Ainda assim, o senador por Vermont resiste a cobranças de bater em retirada, em nome da união partidária, e promete ir até o fim na batalha que ungirá o candidato.
Ele acha que tem chances? Não. Por que gasta recursos e energia numa causa perdida? O palanque lhe serve para maximizar sua plataforma progressista e, quando a hora chegar, cobrar a adesão de Hillary a algumas de suas bandeiras em troca de apoio.
Assim especialistas consultados pela Folha analisam a resiliência de Sanders.
Para John Aldrich, professor da Universidade Duke, o senador que se diz social-democrata percebe uma oportunidade ímpar de se fazer ouvir. “Ele tem sido um político proeminente faz tempo, mas nunca teve uma plateia tão grande. E provavelmente nunca mais terá.”
É improvável que Sanders concorra de novo, sobretudo se Hillary vencer na eleição de novembro e virar candidata natural à reeleição. Sanders teria 83 anos na rodada seguinte, em 2024. Ronald Reagan foi o mais velho a assumir a Presidência, aos 69.
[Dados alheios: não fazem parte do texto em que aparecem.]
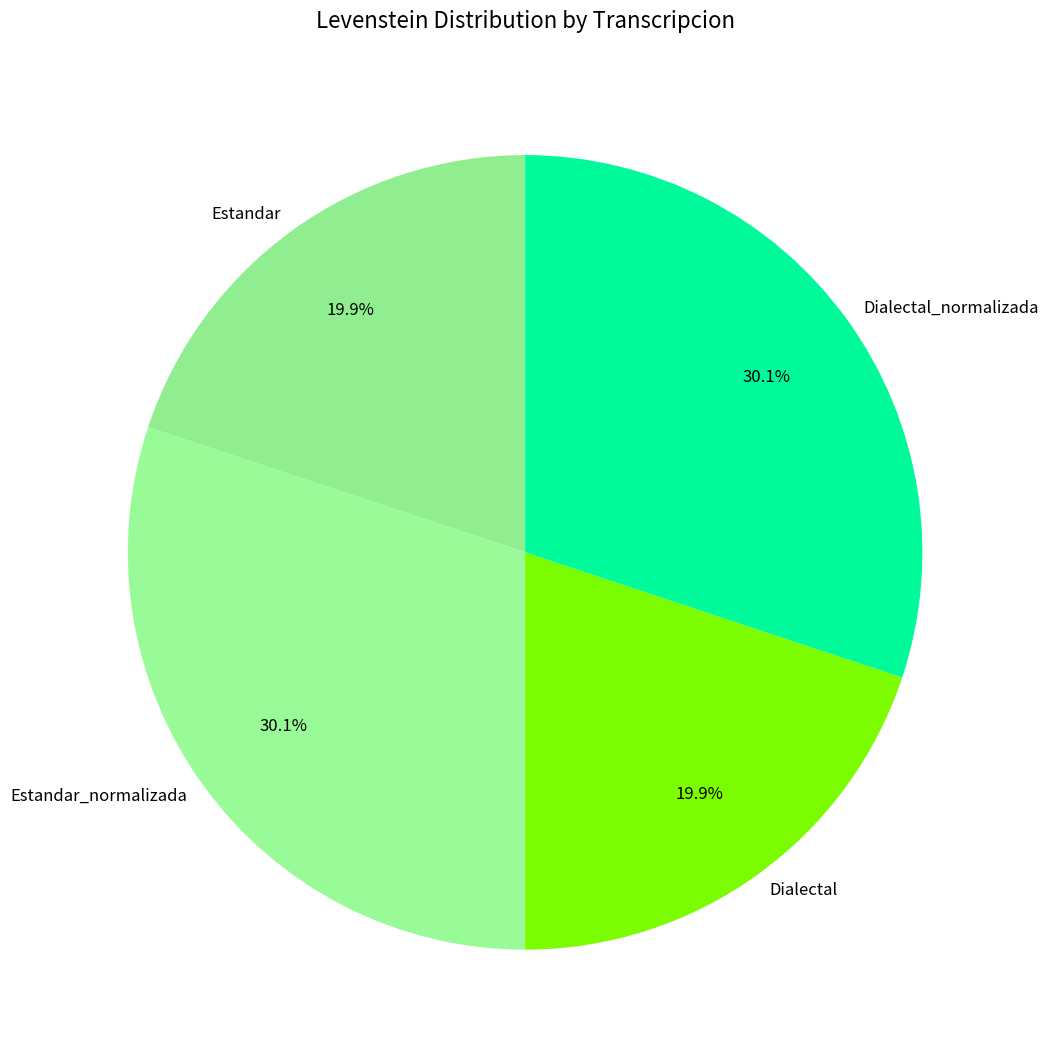

What is the ratio of the value at Dialectal_normalizada to the value at Estandar?

1.5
Quanto mais forças agregar em torno de si, maior pressão poderá exercer sobre a ex-secretária de Estado, afirma Robert Shapiro, da Universidade Columbia. “Ele fará o possível para mover o partido para a esquerda. E a melhor forma de fazer isso acontecer é ganhar o máximo de delegados que puder.”
Hábil em animar o eleitorado jovem, já recebeu do republicano Donald Trump sugestão para concorrer como independente.
Essa hipótese poderia ferir Trump, já que Sanders também tem entrada com eleitores não filiados a uma das duas principais legendas. Mas Hillary sangraria mais, com diáspora democrata.
Sanders colheu bons resultados nas prévias, sobretudo em março e abril, chegando a superar a rival em sete Estados consecutivos.
A ex-primeira dama, contudo, consolidou sua vantagem ao triunfar em Nova York, dia 19 passado, e em quatro de cinco Estados do nordeste americano, dia 26.
Hillary já criticou as “propostas irreais” do oponente. “Como muitos, me preocupa o fato de algumas de suas ideias não funcionarem, pois a conta não fecha. Outras nem sequer passariam no Congresso, ou dependeriam que governadores republicanos se convertessem em progressistas”, disse em abril.
Na semana passada, ela levantou a bandeira branca: “Eu aplaudo o senador Sanders e seus milhões de seguidores por nos desafiar”.
Pesquisas não lhe dão grande vantagem sobre Trump, o provável adversário republicano, na eleição geral: 47,1% vs. 40,4%.
Na mesma noite, Sanders disse que permaneceria na disputa “para lutar por uma plataforma progressista”.
Isso inclui salário mínimo de US$ 15 a hora (hoje é US$ 7,25, o que daria cerca de R$ 4.300 ao mês) e ensino superior gratuito (quase 45 milhões de pessoas, 14% da população nos EUA, têm dívidas de ensino —não há universidade gratuita nos EUA).
“Sanders pode tanto ajudar a criar unidade como ser uma obstrução”, diz o consultor político Larry Ceisler. “Até aqui, deu sinais de que se seus planos não forem absorvidos pelo partido, ele pode não cooperar. Mas há tempo para lamber as feridas.”